Blog

suki_02

„Kofta napisała w gruncie rzeczy powieść nie o eleganckich dziennikarkach, ale o krzywdzie kobiet, o domowej przemocy, o traumie, którą trzeba heroicznie przezwyciężać i ukrywać przed otoczeniem, by dopasować się do wizerunkowych wymagań.”

Leszek Bugajski z Newsweeka o książce „Suki” autorstwa Krystyny Kofty.

Suki bywają różne: Wredne, Bezwzględne, Pazerne, Napalone, Durne, Zimne, Bure, Leniwe, Pruderyjne, Agresywne, Wścibskie, Podłe – gorzej gdy: Zaniedbane, Podstarzałe albo wręcz Stare, Zdewociałe czy Nawiedzone.

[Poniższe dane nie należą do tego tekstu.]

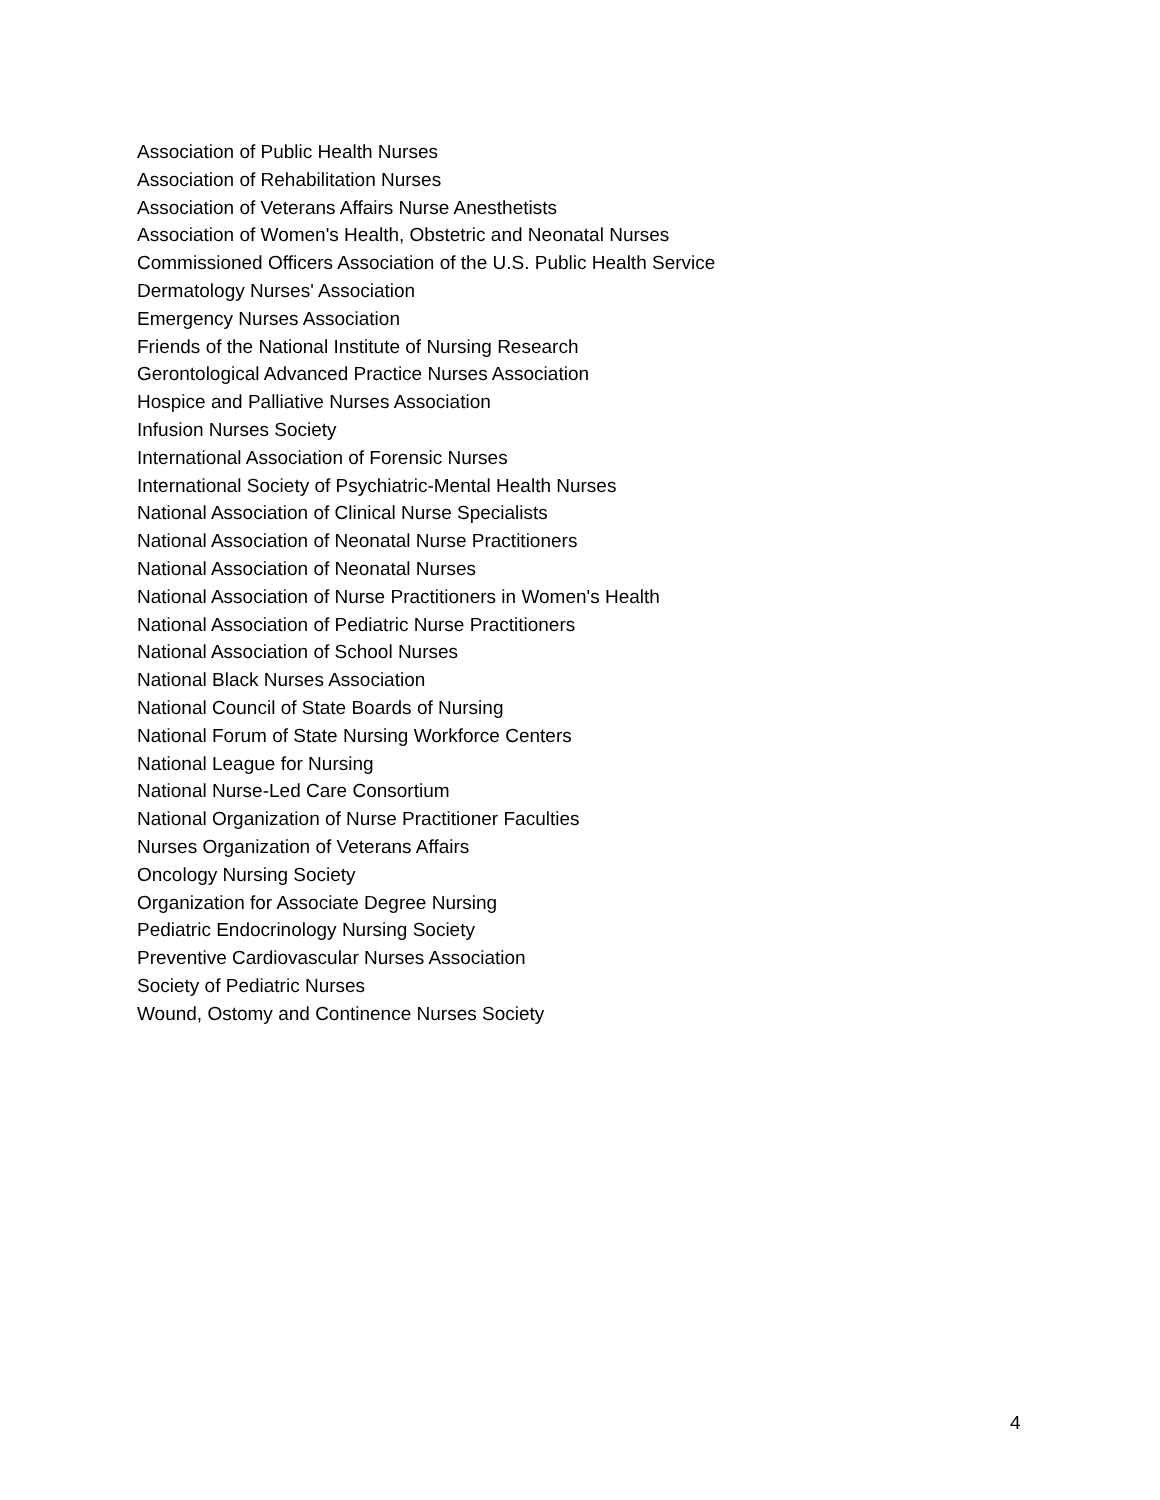Association of Public Health Nurses
Association of Rehabilitation Nurses
Association of Veterans Affairs Nurse Anesthetists
Association of Women's Health, Obstetric and Neonatal Nurses
Commissioned Officers Association of the U.S. Public Health Service
Dermatology Nurses' Association
Emergency Nurses Association
Friends of the National Institute of Nursing Research
Gerontological Advanced Practice Nurses Association
Hospice and Palliative Nurses Association
Infusion Nurses Society
International Association of Forensic Nurses
International Society of Psychiatric-Mental Health Nurses
National Association of Clinical Nurse Specialists
National Association of Neonatal Nurse Practitioners
National Association of Neonatal Nurses
National Association of Nurse Practitioners in Women's Health
National Association of Pediatric Nurse Practitioners
National Association of School Nurses
National Black Nurses Association
National Council of State Boards of Nursing
National Forum of State Nursing Workforce Centers
National League for Nursing
National Nurse-Led Care Consortium
National Organization of Nurse Practitioner Faculties
Nurses Organization of Veterans Affairs
Oncology Nursing Society
Organization for Associate Degree Nursing
Pediatric Endocrinology Nursing Society
Preventive Cardiovascular Nurses Association
Society of Pediatric Nurses
Wound, Ostomy and Continence Nurses Society
4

„Ta Wredna Suka, Ewa Szot, prezeska medialnego imperium i wieloletnia szefowa magazynu dla kobiet, leżała samotnie w wielkim sześcianie bez okien i drzwi, wypełnionym lekkim powietrzem o zapachu ozonu. I ciszą. W firmie, oprócz Wrednej Suki, miała ksywę Ewita. Jej ludzie uważali, że jest kimś w rodzaju latynoskiej dyktatorki. Zarządza imperium medialnym, stroi się w markowe ciuchy, ma setki par pantofli i  –  co najistotniejsze i najgorsze –  nie toleruje sprzeciwu. Wymaga feudalnego posłuchu. Chcesz u mnie pracować? Musisz się podporządkować. Jesteś niewolnicą, albo wasalem”.